==== Provided passage ====

I am writing this blog to share my thoughts on virtualization ,specifically the various server virtualization technologies in use nowadays. It is important that an IT administrator,or anyone who works in IT infrastructure management domain to have an idea about Virtualization. Before exploring the various virtualization technologies and the differences between them,we need to have an awareness on things like
1 , What is meant by virtualization ?
2, Why do we go for virtualization ?
And here we go,
1) What is meant by virtualization.?
Virtualization is a term that refers to the abstraction of computer resources, in simple words, the mechanism to run multiple instances/copies of various operating systems inside a base operating system, mainly to utilize under-used resources on the physical host.
2) Why do we go for virtualization ?
Virtualization will help you save time taken for maintaining the IT physical infrastructure,thereby helps you to focus more on the Quality of Service which you offer.
1. Reduce Cost and save power
Running multiple VMs on a server will reduce the need for having separate physical servers for running applications,thereby reducing the cost for buying and managing physical servers.It will also reduce the power consumption.
2,Backup and Recovery
Backup and Recovery process will be made easier.
3, Reduce Loss Of Service
Migration of servers and upgradation of resources without Loss of service or minimal downtime.
There are several virtualization softwares in use nowadays. Most widely used ones are , VMware, Xen, KVM,Qemu,VirtualBox,OpenVZ and Parallels Virtouzzo.
Server virtualization technology can be categorized into two based on the way through which the virtualization is achieved.
1) Hypervisor based virtualization.
2) Container based virtualization.
Most of the virtualization softwares in use nowadays will fall under any of these two categories.
Before explaining the difference between Hypervisor based and Container based virtualization mechanism,we need to familiarize with some of the common virtualization terminologies.
Hypervisor: Software that enables the running of multiple Virtual Machines on a single physical computer and that manages the sharing of the computing resources between them.
Type 1 Hypervisior: Bare-metal hypervisor runs directly on top of hardware.
Type 2 Hypervisor: Operates as an application on top of an existing operating system.
Emulation: Emulation is where software is used to simulate hardware for a guest operating system to run in
Full Virtualization : Provide total abstraction of the underlying physical system and creates a complete virtual system in which the guest operating systems can work. No modification in guest OS or application is required. The guest OS or application is will not be aware that its being virtualized.

==== Source information ====

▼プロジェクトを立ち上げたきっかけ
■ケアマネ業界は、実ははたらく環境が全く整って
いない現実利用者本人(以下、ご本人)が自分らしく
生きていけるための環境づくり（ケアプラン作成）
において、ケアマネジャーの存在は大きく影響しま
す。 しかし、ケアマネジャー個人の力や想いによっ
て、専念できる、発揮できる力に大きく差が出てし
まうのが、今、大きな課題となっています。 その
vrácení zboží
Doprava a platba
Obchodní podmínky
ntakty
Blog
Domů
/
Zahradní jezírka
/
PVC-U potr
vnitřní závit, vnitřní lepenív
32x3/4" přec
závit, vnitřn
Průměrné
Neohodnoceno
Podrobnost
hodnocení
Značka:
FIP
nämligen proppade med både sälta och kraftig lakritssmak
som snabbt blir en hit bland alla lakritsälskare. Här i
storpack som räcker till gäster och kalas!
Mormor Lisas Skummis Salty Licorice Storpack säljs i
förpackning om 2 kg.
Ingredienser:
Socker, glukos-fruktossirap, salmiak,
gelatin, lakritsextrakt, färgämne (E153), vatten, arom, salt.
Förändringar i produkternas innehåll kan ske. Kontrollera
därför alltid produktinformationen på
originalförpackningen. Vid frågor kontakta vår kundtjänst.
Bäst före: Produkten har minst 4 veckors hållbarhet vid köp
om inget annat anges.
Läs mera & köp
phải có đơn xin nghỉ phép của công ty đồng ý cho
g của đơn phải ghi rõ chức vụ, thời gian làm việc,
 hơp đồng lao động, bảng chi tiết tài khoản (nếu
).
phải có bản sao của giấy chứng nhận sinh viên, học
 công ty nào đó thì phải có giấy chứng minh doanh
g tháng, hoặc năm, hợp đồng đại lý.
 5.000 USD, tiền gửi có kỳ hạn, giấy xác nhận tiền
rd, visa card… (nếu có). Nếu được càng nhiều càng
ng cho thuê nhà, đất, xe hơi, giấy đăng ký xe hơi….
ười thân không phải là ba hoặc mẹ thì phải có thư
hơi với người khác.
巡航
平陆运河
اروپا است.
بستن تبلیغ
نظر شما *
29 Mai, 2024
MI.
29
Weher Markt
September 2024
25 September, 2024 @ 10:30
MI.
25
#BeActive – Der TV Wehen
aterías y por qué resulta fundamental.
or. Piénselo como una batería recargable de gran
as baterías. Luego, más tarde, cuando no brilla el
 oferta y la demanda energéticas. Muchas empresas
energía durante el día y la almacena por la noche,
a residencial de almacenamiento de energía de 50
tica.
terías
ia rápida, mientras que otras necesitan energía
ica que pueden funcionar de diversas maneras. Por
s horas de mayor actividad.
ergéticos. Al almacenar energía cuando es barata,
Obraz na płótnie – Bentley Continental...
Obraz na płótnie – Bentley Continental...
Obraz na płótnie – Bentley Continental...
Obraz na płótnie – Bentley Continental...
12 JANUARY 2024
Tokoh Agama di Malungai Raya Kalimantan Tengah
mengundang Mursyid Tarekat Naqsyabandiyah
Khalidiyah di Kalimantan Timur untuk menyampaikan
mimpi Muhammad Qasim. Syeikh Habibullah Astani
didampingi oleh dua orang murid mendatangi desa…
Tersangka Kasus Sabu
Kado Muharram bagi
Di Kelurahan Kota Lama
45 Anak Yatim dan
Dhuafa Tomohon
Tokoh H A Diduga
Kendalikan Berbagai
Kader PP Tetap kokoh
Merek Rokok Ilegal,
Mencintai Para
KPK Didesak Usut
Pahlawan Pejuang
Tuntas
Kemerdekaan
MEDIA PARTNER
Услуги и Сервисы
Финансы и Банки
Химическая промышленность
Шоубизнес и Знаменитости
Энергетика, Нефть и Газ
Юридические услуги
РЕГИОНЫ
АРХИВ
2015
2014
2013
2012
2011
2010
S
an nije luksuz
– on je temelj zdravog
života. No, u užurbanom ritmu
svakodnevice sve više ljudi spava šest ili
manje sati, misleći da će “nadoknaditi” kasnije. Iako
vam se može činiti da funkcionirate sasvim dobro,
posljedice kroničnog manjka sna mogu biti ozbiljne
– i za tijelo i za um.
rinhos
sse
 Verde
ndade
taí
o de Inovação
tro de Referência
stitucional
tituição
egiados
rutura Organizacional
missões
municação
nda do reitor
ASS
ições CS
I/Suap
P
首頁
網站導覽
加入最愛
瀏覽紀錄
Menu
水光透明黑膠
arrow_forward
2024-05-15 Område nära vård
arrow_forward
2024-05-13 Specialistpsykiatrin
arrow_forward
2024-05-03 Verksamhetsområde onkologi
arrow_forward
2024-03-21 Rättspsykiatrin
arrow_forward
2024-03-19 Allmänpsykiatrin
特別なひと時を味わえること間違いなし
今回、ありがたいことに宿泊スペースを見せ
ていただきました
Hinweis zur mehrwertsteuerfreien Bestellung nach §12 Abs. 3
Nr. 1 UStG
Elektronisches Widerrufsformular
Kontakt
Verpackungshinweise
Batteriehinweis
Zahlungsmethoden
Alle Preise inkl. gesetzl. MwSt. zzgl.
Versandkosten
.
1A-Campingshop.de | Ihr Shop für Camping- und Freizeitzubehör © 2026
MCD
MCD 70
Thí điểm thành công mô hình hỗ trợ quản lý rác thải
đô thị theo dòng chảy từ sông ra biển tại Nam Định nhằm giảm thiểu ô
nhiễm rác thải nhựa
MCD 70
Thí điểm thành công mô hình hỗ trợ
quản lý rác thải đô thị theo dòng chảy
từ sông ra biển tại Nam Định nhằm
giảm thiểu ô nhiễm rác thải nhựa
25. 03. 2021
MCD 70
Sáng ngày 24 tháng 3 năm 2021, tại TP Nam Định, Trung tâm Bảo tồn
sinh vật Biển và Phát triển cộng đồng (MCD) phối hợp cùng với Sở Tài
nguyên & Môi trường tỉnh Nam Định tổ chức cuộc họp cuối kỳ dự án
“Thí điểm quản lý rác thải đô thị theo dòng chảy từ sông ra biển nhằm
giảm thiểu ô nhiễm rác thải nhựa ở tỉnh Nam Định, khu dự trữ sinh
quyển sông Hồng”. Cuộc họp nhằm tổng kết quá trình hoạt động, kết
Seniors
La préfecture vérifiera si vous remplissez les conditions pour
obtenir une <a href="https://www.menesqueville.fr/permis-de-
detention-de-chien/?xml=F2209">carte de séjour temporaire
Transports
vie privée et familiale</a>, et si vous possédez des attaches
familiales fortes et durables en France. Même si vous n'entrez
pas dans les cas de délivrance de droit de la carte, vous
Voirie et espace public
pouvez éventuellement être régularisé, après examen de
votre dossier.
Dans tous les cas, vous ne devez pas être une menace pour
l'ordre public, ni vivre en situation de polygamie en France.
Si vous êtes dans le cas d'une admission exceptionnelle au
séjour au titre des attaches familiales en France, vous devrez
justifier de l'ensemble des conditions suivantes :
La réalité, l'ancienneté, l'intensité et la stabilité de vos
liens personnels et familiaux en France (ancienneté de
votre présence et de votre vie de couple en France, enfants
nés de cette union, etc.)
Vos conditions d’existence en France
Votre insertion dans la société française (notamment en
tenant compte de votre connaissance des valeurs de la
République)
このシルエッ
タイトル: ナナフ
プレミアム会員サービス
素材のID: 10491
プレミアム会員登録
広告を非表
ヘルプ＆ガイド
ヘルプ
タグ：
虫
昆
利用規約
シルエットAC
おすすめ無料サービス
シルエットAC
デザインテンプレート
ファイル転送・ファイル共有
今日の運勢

====

#### Problems to solve:
1. Copy the stretch of the virtualization blog post from "Before explaining the" through "common virtualization terminologies.", word for word.
2. Into which two categories does the virtualization blog post divide server virtualization technology?
3. Continue the virtualization blog post from the point where it stops.

#### Answers to this exercise:
1.
Before explaining the difference between Hypervisor based and Container based virtualization mechanism,we need to familiarize with some of the common virtualization terminologies.

2. Hypervisor based virtualization and container based virtualization.

3.
Para virtualization : Para-virtualization techniques require modifications to the guest operating systems that are running on the VMs. As a result, the guest operating systems are aware that they are executing on a VM.
DOM-0 : Related to Xen virtualization. A virtual Machine having privileged access to the hypervisor. It manages the hypervisor and the other VMs .Also referred to as management domain.
DOM-U : VM created by DOM-0.Simply known as Guest domain.
Intel-VT and AMD-V : CPU ‘s with virtualization extensions enabled,from Intel and AMD family respectively. It is used to improve performance of Virtual Machines by removing the need for emulation through the hypervisor or virtualization software.
The Privilege Rings Architecture
Figure-1: Ring architecture
The x86 architecture offers a range of protection levels, also known as rings, in which code can execute and which operating systems and applications use to manage access to the computer hardware. Ring 0 has the highest level privilege and it is in this ring that the operating system kernel normally runs. Code executing in ring 0 is said to be running in system space, kernel mode or supervisor mode. All other code such as applications running on the operating system operates in less privileged rings, typically ring 3. Ring 2 and Ring 3 are normally unused.Some virtualization technologies makes use of Ring 1 to run guest OS.
Now we shall see what is the difference between Hypervisor based and Container based virtualization.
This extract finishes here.